- _Teks untuk Ditelaah_:
········

Tak banyak yang disampaikan Gus Mudlor, bupati Sidoarjo dalam sambutannya. Ia hanya menyebutkan even hari ini Dejavu dari even 4 tahun lalu, di 2018 saat walikota Solo Jowo Widodo melepas santri juga dalam acara HSN ( Hari Santri Nasional), setahun berikutnya sang walikota sudah menjabat sebagai presiden Republik Indonesia, bisa jadi Mudlor ingin memberi tanda kepada rakyat bahwa ini akan berulang dan kandidatnya adalah Gus Imin, wallahualam bissawab.

 

Sementara itu, Presiden Joko Widodo dan Ibu Iriana menghadiri Apel Hari Santri 2023 yang digelar di Monumen Tugu Pahlawan, Kota Surabaya, Provinsi Jawa Timur. Bertindak sebagai pembina apel, Presiden Jokowi mengajak semua pihak untuk dapat terus menjaga semangat hari santri dalam menghadapi situasi dan kondisi saat ini. Bahwa semangat santri harus terus dipegang teguh sesuai konteks saat ini, yaitu ada berbagai krisis akibat perang.

 

Presiden Jokowi juga menyampaikan bahwa latar belakang dibentuknya hari santri merujuk kepada resolusi jihad yang disampaikan oleh Kiai Haji Hasyim Asyari selaku Rais Akbar Nahdlatul Ulama pada masa kemerdekaan Indonesia. “Beliau menyampaikan bahwa melawan penjajah itu wajib. Melawan penjajah itu adalah fardu ain, dan tewas, meninggal melawan musuh itu hukumnya mati syahid. Ini sebuah fatwa yang luar biasa sehingga kita semua saat itu termasuk para santri berjuang untuk kepentingan bangsa, berjuang untuk kepentingan negara, dan berjuang untuk kepentingan umat,” jelas Jokowi.

 

Selain itu, Kepala Negara menyebut bahwa Indonesia memiliki jumlah penduduk muslim yang besar dan lebih dari 36.000 pondok pesantren. Menurutnya, hal tersebut merupakan potensi yang besar dalam menentukan masa depan bangsa. “Sebagai negara dengan penduduk muslim terbesar di dunia, kita memiliki lebih dari 36.000 pondok pesantren, sebuah kekuatan besar penentu masa depan bangsa, penentu lompatan kemajuan bangsa, dan penentu keberhasilan cita-cita bangsa,” tandasnya (kemenag.go.id, 22/10/2023).

 

Hari santri: saatnya mengembalikan spirit resolusi Jihad

 

Sejarah menunjukkan motivasi para Santri dalam Sejarah perjuangan di negeri ini. Yaitu menginginkan penjajahan dihapuskan dari muka bumi, khususnya Indonesia. Sebab, penjajahan sesuai UUD 1945 memang tidak berperikemanusiaan. Menghalangi bangsa atau negara lain dari bebas menikmati karunia Sang Pencipta, bukankah bumi ini adalah milik Allah?

········

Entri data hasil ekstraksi
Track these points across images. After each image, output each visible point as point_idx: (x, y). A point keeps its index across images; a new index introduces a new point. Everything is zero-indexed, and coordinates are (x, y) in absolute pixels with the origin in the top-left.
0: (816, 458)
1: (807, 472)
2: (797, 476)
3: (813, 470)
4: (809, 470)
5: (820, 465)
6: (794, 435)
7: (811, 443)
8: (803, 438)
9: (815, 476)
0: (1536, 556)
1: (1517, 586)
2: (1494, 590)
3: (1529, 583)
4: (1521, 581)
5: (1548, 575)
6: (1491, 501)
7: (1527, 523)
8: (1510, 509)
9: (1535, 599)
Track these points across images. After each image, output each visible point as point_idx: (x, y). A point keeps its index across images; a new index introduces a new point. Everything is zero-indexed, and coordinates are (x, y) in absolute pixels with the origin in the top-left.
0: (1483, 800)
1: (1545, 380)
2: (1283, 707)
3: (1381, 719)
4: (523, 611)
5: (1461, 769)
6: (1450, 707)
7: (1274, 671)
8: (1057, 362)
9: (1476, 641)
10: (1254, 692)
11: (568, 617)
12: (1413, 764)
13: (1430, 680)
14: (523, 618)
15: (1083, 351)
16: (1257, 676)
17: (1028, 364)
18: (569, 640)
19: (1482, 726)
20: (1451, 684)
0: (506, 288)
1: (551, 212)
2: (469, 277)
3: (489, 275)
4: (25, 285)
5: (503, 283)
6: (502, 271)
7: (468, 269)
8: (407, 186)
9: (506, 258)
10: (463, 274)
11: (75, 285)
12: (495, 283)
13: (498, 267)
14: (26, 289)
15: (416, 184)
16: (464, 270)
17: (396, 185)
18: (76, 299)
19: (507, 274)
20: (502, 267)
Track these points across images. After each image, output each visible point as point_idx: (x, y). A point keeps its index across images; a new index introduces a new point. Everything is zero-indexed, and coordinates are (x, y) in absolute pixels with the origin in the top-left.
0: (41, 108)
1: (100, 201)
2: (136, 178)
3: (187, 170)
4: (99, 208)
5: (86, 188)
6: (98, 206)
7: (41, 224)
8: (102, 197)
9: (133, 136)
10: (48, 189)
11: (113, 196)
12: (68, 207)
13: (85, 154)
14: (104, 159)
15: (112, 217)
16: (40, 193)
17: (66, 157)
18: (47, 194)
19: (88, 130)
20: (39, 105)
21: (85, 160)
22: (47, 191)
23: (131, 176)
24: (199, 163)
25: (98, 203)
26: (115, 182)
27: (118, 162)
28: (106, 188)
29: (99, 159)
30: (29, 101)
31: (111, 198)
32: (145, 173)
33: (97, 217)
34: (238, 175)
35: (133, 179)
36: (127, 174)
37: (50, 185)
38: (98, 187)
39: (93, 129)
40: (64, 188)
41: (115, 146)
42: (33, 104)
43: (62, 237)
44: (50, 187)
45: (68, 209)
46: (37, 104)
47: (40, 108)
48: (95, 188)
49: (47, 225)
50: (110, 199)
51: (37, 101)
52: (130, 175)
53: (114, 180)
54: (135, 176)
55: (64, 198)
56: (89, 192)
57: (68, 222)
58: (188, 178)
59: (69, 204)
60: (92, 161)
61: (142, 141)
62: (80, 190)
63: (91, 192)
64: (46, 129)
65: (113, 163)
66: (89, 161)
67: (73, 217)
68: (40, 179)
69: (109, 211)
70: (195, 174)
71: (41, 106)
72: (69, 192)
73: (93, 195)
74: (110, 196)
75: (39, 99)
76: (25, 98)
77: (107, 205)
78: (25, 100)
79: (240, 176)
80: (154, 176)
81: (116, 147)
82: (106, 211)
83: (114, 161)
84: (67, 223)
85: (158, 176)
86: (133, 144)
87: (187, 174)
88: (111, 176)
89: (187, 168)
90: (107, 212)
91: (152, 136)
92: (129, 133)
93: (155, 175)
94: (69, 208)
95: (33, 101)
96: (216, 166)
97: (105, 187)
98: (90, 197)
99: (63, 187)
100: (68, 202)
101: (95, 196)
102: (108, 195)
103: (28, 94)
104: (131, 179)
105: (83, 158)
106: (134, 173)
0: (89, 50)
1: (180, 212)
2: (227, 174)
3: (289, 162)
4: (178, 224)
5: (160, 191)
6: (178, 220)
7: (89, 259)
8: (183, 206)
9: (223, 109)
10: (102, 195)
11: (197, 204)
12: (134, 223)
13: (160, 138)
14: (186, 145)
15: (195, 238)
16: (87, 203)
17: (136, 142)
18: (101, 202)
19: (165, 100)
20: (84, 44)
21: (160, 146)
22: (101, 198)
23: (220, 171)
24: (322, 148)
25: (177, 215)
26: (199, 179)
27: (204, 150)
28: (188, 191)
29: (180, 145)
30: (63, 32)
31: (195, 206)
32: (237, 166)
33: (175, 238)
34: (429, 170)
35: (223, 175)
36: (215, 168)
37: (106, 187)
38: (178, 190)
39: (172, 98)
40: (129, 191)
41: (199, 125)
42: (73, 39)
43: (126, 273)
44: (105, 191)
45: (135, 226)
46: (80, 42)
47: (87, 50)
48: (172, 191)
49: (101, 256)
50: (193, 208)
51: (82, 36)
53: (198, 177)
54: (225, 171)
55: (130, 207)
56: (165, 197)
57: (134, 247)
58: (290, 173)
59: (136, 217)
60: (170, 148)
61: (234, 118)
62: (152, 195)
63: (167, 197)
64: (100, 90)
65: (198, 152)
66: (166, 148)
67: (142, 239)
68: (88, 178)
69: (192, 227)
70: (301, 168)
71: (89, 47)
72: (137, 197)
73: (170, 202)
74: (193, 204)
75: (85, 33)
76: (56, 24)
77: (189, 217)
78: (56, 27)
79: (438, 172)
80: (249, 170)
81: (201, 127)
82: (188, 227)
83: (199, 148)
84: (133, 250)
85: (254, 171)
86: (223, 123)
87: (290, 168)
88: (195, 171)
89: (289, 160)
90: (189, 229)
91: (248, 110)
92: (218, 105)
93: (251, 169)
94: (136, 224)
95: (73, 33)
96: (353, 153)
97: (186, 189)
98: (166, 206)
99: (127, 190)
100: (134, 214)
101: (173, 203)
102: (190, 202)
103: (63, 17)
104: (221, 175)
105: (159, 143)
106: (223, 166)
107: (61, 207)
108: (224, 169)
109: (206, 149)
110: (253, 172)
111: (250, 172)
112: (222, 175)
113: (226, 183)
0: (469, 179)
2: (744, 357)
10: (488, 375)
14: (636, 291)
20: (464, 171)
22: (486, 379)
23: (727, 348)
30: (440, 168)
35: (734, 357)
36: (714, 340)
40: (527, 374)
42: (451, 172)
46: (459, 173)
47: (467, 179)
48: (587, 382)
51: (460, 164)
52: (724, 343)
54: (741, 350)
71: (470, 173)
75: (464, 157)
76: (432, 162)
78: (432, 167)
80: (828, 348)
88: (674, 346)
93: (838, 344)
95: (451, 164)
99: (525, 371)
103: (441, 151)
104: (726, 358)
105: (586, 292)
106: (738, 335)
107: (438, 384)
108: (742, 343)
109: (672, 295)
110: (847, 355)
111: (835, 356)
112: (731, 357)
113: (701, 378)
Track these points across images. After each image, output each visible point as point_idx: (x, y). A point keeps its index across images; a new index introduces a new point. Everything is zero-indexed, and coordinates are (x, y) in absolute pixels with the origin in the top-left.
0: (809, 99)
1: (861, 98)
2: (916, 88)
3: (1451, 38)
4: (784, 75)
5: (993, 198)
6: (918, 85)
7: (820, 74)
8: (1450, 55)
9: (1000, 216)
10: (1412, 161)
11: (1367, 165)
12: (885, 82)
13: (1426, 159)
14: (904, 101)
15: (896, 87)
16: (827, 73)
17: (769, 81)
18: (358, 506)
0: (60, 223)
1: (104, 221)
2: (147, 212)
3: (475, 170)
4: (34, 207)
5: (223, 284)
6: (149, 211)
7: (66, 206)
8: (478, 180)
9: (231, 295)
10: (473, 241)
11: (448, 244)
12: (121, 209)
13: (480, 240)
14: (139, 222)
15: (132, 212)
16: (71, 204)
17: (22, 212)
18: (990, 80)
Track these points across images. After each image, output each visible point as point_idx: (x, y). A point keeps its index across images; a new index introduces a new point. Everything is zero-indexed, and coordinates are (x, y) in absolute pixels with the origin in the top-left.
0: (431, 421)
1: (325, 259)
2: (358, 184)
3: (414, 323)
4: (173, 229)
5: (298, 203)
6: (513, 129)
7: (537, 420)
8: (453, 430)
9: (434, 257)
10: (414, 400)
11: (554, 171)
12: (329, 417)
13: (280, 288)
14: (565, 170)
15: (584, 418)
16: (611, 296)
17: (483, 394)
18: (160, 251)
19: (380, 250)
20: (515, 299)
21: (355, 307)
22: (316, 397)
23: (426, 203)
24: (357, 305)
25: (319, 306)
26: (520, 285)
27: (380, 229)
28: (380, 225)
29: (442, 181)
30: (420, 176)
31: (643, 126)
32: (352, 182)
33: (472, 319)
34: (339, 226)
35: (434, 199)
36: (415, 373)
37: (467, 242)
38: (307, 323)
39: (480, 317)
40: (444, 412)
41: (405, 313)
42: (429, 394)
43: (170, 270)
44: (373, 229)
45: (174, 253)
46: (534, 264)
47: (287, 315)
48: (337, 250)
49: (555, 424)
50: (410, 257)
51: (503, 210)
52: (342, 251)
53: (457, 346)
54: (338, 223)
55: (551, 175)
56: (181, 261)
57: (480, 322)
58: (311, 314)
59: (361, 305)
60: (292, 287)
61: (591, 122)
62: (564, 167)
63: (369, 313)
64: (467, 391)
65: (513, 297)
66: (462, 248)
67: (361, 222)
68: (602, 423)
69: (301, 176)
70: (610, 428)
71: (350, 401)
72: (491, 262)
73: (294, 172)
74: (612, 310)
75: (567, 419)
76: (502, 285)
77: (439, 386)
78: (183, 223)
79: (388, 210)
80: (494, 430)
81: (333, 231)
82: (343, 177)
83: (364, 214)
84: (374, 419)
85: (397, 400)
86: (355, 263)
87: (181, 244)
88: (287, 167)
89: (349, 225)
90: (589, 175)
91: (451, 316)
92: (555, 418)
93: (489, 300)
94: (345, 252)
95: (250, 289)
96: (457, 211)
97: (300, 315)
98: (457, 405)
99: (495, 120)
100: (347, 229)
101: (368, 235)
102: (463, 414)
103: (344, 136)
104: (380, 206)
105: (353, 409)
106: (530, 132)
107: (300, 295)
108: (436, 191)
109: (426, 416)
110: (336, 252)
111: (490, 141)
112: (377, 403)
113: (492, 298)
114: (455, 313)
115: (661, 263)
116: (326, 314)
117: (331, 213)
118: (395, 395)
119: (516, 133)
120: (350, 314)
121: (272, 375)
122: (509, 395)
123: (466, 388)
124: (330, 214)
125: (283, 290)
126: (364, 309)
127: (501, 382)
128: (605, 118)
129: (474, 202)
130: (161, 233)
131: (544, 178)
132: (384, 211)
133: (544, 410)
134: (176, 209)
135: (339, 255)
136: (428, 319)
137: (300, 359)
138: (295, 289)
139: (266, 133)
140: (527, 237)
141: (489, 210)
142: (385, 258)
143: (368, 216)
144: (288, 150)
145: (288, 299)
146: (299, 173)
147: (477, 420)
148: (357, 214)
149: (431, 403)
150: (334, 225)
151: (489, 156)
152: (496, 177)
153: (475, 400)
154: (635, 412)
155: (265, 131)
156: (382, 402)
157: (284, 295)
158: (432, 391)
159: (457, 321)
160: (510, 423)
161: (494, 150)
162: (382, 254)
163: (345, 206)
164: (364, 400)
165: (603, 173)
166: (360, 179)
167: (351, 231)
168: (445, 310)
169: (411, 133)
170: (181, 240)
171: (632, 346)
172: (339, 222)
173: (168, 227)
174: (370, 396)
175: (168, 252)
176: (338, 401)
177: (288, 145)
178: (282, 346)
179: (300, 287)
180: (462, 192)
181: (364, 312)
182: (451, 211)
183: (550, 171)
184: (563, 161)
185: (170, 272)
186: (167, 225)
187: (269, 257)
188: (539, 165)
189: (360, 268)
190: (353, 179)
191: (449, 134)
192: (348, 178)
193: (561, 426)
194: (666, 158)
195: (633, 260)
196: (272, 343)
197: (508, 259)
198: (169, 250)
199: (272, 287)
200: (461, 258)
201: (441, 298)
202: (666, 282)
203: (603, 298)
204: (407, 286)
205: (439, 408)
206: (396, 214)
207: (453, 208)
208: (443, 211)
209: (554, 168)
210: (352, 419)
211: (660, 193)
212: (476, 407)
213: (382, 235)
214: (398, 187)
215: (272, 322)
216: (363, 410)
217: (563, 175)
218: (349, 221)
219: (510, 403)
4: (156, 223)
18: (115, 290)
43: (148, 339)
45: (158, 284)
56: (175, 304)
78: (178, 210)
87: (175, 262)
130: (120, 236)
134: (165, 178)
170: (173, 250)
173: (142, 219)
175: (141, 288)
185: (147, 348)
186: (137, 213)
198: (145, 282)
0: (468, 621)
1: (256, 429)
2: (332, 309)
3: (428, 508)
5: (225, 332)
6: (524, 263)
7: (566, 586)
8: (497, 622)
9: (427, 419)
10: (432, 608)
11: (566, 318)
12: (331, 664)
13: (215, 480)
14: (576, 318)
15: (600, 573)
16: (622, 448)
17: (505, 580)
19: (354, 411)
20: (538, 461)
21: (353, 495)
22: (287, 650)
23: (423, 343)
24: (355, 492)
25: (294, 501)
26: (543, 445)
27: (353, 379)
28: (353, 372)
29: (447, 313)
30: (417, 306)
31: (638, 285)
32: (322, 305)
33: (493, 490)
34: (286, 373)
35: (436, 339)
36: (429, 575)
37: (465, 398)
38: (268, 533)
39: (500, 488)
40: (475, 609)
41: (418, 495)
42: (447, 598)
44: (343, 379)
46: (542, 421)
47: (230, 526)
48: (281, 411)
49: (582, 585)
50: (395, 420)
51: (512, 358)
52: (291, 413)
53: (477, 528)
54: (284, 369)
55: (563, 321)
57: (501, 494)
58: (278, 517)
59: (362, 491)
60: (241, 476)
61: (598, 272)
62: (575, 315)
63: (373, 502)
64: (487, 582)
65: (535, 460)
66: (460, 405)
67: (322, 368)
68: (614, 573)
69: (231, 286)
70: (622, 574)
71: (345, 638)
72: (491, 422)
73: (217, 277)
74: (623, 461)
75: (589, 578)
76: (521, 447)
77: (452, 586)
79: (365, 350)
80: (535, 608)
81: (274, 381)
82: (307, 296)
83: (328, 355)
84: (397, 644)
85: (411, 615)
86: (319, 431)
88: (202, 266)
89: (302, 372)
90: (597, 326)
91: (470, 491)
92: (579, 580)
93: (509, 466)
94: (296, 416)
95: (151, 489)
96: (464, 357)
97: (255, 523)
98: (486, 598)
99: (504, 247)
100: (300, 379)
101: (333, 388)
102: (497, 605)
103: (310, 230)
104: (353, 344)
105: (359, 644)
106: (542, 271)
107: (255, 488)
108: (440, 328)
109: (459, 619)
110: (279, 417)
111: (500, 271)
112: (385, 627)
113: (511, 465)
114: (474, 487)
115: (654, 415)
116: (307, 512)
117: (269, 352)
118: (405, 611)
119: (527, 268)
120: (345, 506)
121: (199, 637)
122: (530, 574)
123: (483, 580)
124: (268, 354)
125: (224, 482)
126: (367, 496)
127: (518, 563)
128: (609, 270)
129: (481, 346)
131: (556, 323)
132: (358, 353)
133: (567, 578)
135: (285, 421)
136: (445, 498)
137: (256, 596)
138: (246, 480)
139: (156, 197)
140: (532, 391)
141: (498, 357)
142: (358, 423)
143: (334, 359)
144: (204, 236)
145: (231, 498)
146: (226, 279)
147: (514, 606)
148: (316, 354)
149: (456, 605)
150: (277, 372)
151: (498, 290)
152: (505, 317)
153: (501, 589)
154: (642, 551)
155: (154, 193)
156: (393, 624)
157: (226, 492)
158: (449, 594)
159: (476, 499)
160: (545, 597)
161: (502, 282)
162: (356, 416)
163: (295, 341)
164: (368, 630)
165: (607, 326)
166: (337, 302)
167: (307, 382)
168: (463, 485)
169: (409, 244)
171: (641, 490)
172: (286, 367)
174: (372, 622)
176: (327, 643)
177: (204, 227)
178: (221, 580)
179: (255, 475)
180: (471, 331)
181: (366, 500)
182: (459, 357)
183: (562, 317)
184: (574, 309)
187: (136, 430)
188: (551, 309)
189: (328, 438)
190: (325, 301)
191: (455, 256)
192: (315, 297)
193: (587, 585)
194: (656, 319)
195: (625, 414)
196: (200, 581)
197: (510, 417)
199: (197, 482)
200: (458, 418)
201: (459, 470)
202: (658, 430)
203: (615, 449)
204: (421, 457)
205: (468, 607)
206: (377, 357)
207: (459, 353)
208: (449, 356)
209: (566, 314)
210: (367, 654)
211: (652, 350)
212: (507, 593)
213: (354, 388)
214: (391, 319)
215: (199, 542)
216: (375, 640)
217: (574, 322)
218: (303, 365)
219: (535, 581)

········

- _Yang Akan Dikerjakan_:
1 > Tentukan apakah setiap pernyataan berikut sesuai dengan teks tentang Hari Santri. Jawab ya atau tidak, lalu kutip kata-kata penentunya dari teks: (a) Apel Hari Santri 2023 yang dihadiri Presiden Jokowi digelar di Monumen Tugu Pahlawan, Kota Surabaya. (b) Indonesia memiliki kurang dari 30.000 pondok pesantren. (c) Resolusi jihad disampaikan oleh Kiai Haji Hasyim Asyari.
2 > Menurut teks tentang Hari Santri, siapa yang bertindak sebagai pembina Apel Hari Santri 2023?

- _Jawaban Tiap Tugas_:
1 >
(a) Ya: "digelar di Monumen Tugu Pahlawan, Kota Surabaya, Provinsi Jawa Timur".
(b) Tidak: "lebih dari 36.000 pondok pesantren".
(c) Ya: "resolusi jihad yang disampaikan oleh Kiai Haji Hasyim Asyari selaku Rais Akbar Nahdlatul Ulama".

2 > Presiden Jokowi.